I have a cryptographic problem with the following characteristics:
- I need to generate a set of relatively short messages; say 20 bytes in length
- The contents of the messages themselves is not important to me as long as they are unique within a certain set.
- These messages will be sent to a consumer.
- The consumer must be able to (with a certain degree of confidence) verify that the message was generated by the producer - again, the contents themselves are actually not important.
- An asymmetric algorithm must be used, so that the private key does not have to be shared with the consumer.
I must emphasise that I'm (obviously) not looking for perfection here - the most important thing is for the consumer to get as much confidence as it can in the identity of the producer using a very small footprint of data, and without needing to hold the private key.
I was thinking something like:
- generate a unique message [M] (could just be an integer) within a bounded set
- generate a digital signature using a private key e.g. RSA and sign the message [S]
- "compress" the signature into a smaller space by taking a hash of it using a well known algorithm that has a smaller footprint e.g. something simple like MD5 [CS]
- append the "compressed" signature onto the message e.g. M,CS packing these into the number of bytes available as appropriate
- the consumer does the opposite to verify
Am I way off the mark? Is there a well known algorithm to do something like this?

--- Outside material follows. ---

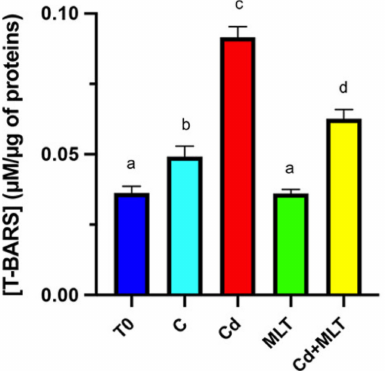
Figure 4. Lipid peroxidation rate evaluated by thiobarbituric acid-reactive species (TBARS) assay of sperm samples incubated with Cd and/or MLT for 24 h. Values are expressed as means ± SEM from 15 samples divided into the 5 groups, including the initial control (T0). a vs. b p < 0.001; a vs. c p < 0.05; a vs. d p < 0.01; b vs. c p < 0.001; c vs. d p <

If it isn't completely ridiculous then is there a good way to evaluate what the actual chances of brute-forcing this would be?
EDIT
Having just re-read my own posting I've noticed a bit of a fatal flaw here :-) how can I use the public key to verify a signature I've "compressed"? I can't see how that could work, but the rest of my question stands.
Is there another more suitable algorithm to do this that is asymmetrical? Is there even a name for what I'm describing?
EDIT 2
I'll try and add some more detail as to WHY its important that this is attempted.
Essentially this is a backup scheme for when the primary method of validating a message is not available. The primary is a request/response over a secure channel back to the producer. This callback would provide meta-data associated with the message. If this is not available then it would be advantageous to us to have a best-effort validation that the message at least came from the producer in the first place - even if we can't get at any of the meta-data we'd like.
We can't trust the consumers with a shared key, and we have a very limited bandwidth/method of transmitting the messages themselves (the primary lookup occurs over a different channel).